Anne Reid hasn’t looked back since. These days, she’s better known as Celia, the Daily Mail reading bigot with a lesbian daughter in the romantic drama ‘Last Tango in Halifax’, playing opposite old-school socialist Alan (Derek Jacobi). It’s an engrossing tale of family dysfunction with tight, fast dialogue. The show’s been an unexpected worldwide hit for the BBC.

Last Tango in Halifax

Back to the Norwich Playhouse. Thanks to Ms Reid’s touching renditions and recollections, we left the theatre on a nippy night feeling nothing but warm inside.

So This is Christmas and What Have You Done?

So This is Christmas and What Have You Done?

We all know Christmas is big for business so Christmas ads must be big too. John Lewis, that bellwether of the British high street, usually leads the pack. Its lavish TV offerings rarely fail to tug at the heart strings or loosen the purse, and this year is no different with a theme centred round the loneliness of old age. Like I need reminding that, childless as we are, our incontinent years might be a little bit crap. John Lewis has been criticised for spending so much on a TV campaign when they could have donated to charity instead. I’m all for bashing the corporate world for not paying their dues and not doing their bit. But in this case, the reproach is a tad misplaced. The campaign is supported by Age UK and has resulted in thousands of extra volunteers for the festive period. Besides, it’s our collective responsibility to care for the vulnerable, not a shop’s.

We also know Christmas is all about over-excited kids brainwashed into wanting bigger and better, faster and flashier.
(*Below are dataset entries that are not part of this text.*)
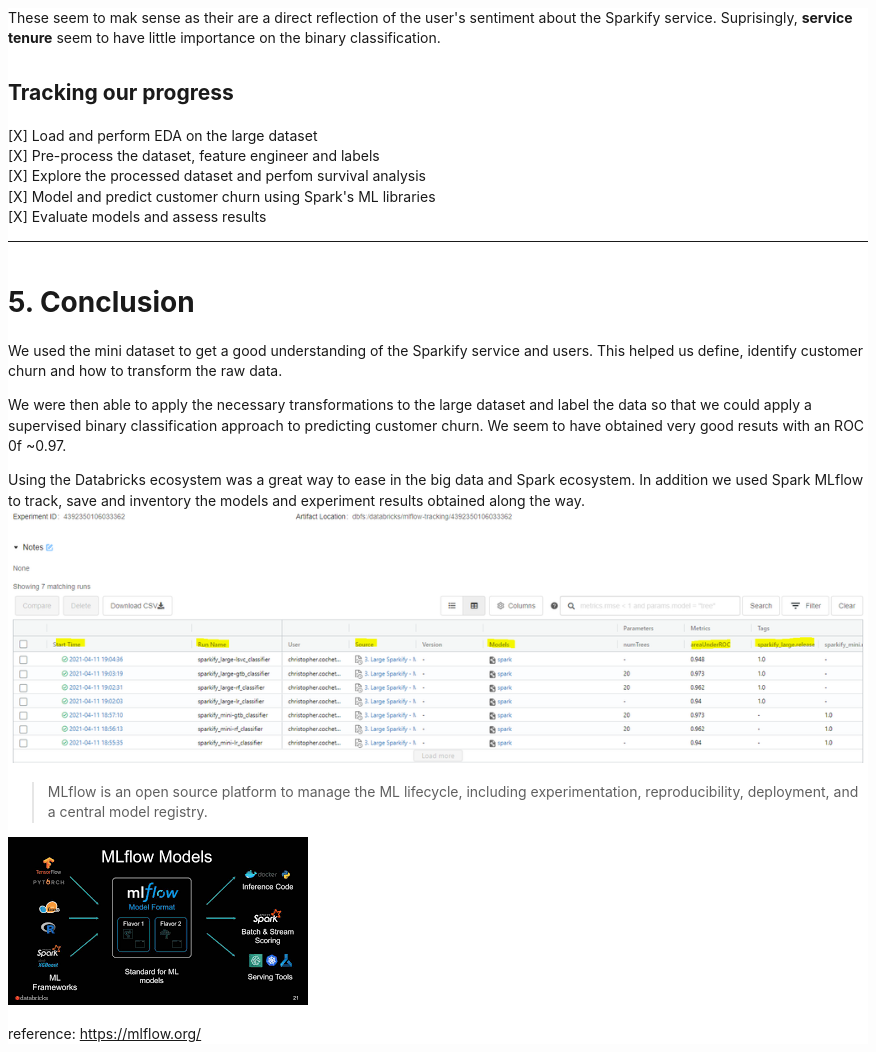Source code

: These seem to mak sense as their are a direct reflection of the user's sentiment about the Sparkify service. Suprisingly, **service tenure** seem to have little importance on the binary classification. 

## Tracking our progress
  [X] Load and perform EDA on the large dataset \
  [X] Pre-process the dataset, feature engineer and labels  \
  [X] Explore the processed dataset and perfom survival analysis \
  [X] Model and predict customer churn using Spark's ML libraries \
  [X] Evaluate models and assess results 

---

# 5. Conclusion 

We used the mini dataset to get a good understanding of the Sparkify service and users. This helped us define, identify customer churn and how to transform the raw data.

We were then able to apply the necessary transformations to the large dataset and label the data so that we could apply a supervised binary classification approach to predicting customer churn. We seem to have obtained very good resuts with an ROC 0f ~0.97.  

Using the Databricks ecosystem was a great way to ease in the big data and Spark ecosystem. In addition we used Spark MLflow to track, save and inventory the models and experiment results obtained along the way.  
<kbd> <img src="images/MLflow.PNG/?raw=true" width="1000"> </kbd>

> MLflow is an open source platform to manage the ML lifecycle, including experimentation, reproducibility, deployment, and a central model registry.

<kbd> <img src="images/mlflow-overview.png/?raw=true"/> </kbd>

reference: https://mlflow.org/

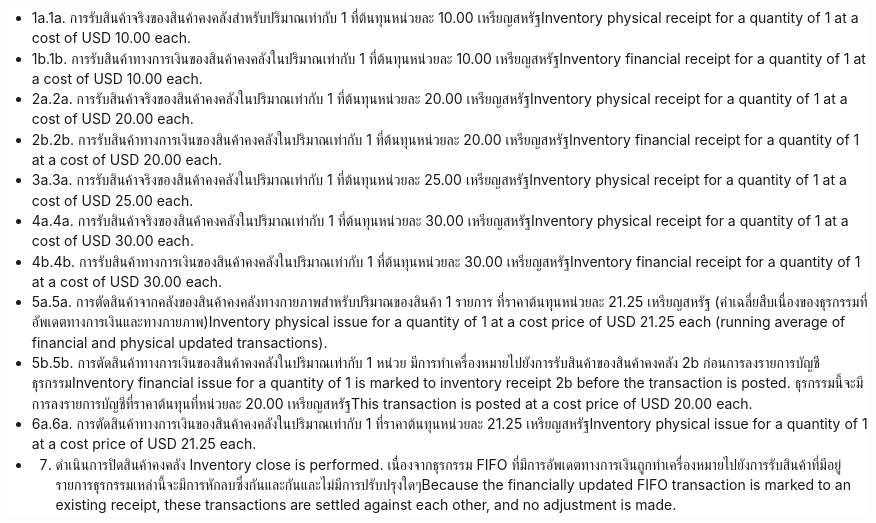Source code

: -   <span data-ttu-id="def3a-215">1a.</span><span class="sxs-lookup"><span data-stu-id="def3a-215">1a.</span></span> <span data-ttu-id="def3a-216">การรับสินค้าจริงของสินค้าคงคลังสำหรับปริมาณเท่ากับ 1 ที่ต้นทุนหน่วยละ 10.00 เหรียญสหรัฐ</span><span class="sxs-lookup"><span data-stu-id="def3a-216">Inventory physical receipt for a quantity of 1 at a cost of USD 10.00 each.</span></span>
-   <span data-ttu-id="def3a-217">1b.</span><span class="sxs-lookup"><span data-stu-id="def3a-217">1b.</span></span> <span data-ttu-id="def3a-218">การรับสินค้าทางการเงินของสินค้าคงคลังในปริมาณเท่ากับ 1 ที่ต้นทุนหน่วยละ 10.00 เหรียญสหรัฐ</span><span class="sxs-lookup"><span data-stu-id="def3a-218">Inventory financial receipt for a quantity of 1 at a cost of USD 10.00 each.</span></span>
-   <span data-ttu-id="def3a-219">2a.</span><span class="sxs-lookup"><span data-stu-id="def3a-219">2a.</span></span> <span data-ttu-id="def3a-220">การรับสินค้าจริงของสินค้าคงคลังในปริมาณเท่ากับ 1 ที่ต้นทุนหน่วยละ 20.00 เหรียญสหรัฐ</span><span class="sxs-lookup"><span data-stu-id="def3a-220">Inventory physical receipt for a quantity of 1 at a cost of USD 20.00 each.</span></span>
-   <span data-ttu-id="def3a-221">2b.</span><span class="sxs-lookup"><span data-stu-id="def3a-221">2b.</span></span> <span data-ttu-id="def3a-222">การรับสินค้าทางการเงินของสินค้าคงคลังในปริมาณเท่ากับ 1 ที่ต้นทุนหน่วยละ 20.00 เหรียญสหรัฐ</span><span class="sxs-lookup"><span data-stu-id="def3a-222">Inventory financial receipt for a quantity of 1 at a cost of USD 20.00 each.</span></span>
-   <span data-ttu-id="def3a-223">3a.</span><span class="sxs-lookup"><span data-stu-id="def3a-223">3a.</span></span> <span data-ttu-id="def3a-224">การรับสินค้าจริงของสินค้าคงคลังในปริมาณเท่ากับ 1 ที่ต้นทุนหน่วยละ 25.00 เหรียญสหรัฐ</span><span class="sxs-lookup"><span data-stu-id="def3a-224">Inventory physical receipt for a quantity of 1 at a cost of USD 25.00 each.</span></span>
-   <span data-ttu-id="def3a-225">4a.</span><span class="sxs-lookup"><span data-stu-id="def3a-225">4a.</span></span> <span data-ttu-id="def3a-226">การรับสินค้าจริงของสินค้าคงคลังในปริมาณเท่ากับ 1 ที่ต้นทุนหน่วยละ 30.00 เหรียญสหรัฐ</span><span class="sxs-lookup"><span data-stu-id="def3a-226">Inventory physical receipt for a quantity of 1 at a cost of USD 30.00 each.</span></span>
-   <span data-ttu-id="def3a-227">4b.</span><span class="sxs-lookup"><span data-stu-id="def3a-227">4b.</span></span> <span data-ttu-id="def3a-228">การรับสินค้าทางการเงินของสินค้าคงคลังในปริมาณเท่ากับ 1 ที่ต้นทุนหน่วยละ 30.00 เหรียญสหรัฐ</span><span class="sxs-lookup"><span data-stu-id="def3a-228">Inventory financial receipt for a quantity of 1 at a cost of USD 30.00 each.</span></span>
-   <span data-ttu-id="def3a-229">5a.</span><span class="sxs-lookup"><span data-stu-id="def3a-229">5a.</span></span> <span data-ttu-id="def3a-230">การตัดสินค้าจากคลังของสินค้าคงคลังทางกายภาพสำหรับปริมาณของสินค้า 1 รายการ ที่ราคาต้นทุนหน่วยละ 21.25 เหรียญสหรัฐ (ค่าเฉลี่ยสืบเนื่องของธุรกรรมที่อัพเดตทางการเงินและทางกายภาพ)</span><span class="sxs-lookup"><span data-stu-id="def3a-230">Inventory physical issue for a quantity of 1 at a cost price of USD 21.25 each (running average of financial and physical updated transactions).</span></span>
-   <span data-ttu-id="def3a-231">5b.</span><span class="sxs-lookup"><span data-stu-id="def3a-231">5b.</span></span> <span data-ttu-id="def3a-232">การตัดสินค้าทางการเงินของสินค้าคงคลังในปริมาณเท่ากับ 1 หน่วย มีการทำเครื่องหมายไปยังการรับสินค้าของสินค้าคงคลัง 2b ก่อนการลงรายการบัญชีธุรกรรม</span><span class="sxs-lookup"><span data-stu-id="def3a-232">Inventory financial issue for a quantity of 1 is marked to inventory receipt 2b before the transaction is posted.</span></span> <span data-ttu-id="def3a-233">ธุรกรรมนี้จะมีการลงรายการบัญชีที่ราคาต้นทุนที่หน่วยละ 20.00 เหรียญสหรัฐ</span><span class="sxs-lookup"><span data-stu-id="def3a-233">This transaction is posted at a cost price of USD 20.00 each.</span></span>
-   <span data-ttu-id="def3a-234">6a.</span><span class="sxs-lookup"><span data-stu-id="def3a-234">6a.</span></span> <span data-ttu-id="def3a-235">การตัดสินค้าทางการเงินของสินค้าคงคลังในปริมาณเท่ากับ 1 ที่ราคาต้นทุนหน่วยละ 21.25 เหรียญสหรัฐ</span><span class="sxs-lookup"><span data-stu-id="def3a-235">Inventory physical issue for a quantity of 1 at a cost price of USD 21.25 each.</span></span>
-   7. <span data-ttu-id="def3a-236">ดำเนินการปิดสินค้าคงคลัง </span><span class="sxs-lookup"><span data-stu-id="def3a-236">Inventory close is performed.</span></span> <span data-ttu-id="def3a-237">เนื่องจากธุรกรรม FIFO ที่มีการอัพเดตทางการเงินถูกทำเครื่องหมายไปยังการรับสินค้าที่มีอยู่ รายการธุรกรรมเหล่านี้จะมีการหักลบซึ่งกันและกันและไม่มีการปรับปรุงใดๆ</span><span class="sxs-lookup"><span data-stu-id="def3a-237">Because the financially updated FIFO transaction is marked to an existing receipt, these transactions are settled against each other, and no adjustment is made.</span></span>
It’s all down to cynical marketing and playground peer pressure: pester-power is the biggest bang in the advertiser’s armoury.  Or is it? Grab a tissue and watch this clever message from IKEA Spain. It had me in floods.

The moral of my story? Spend more time with your kids and spare a thought for the two old fairies at the bottom of the garden.

With thanks to John Lennon for the title of this post.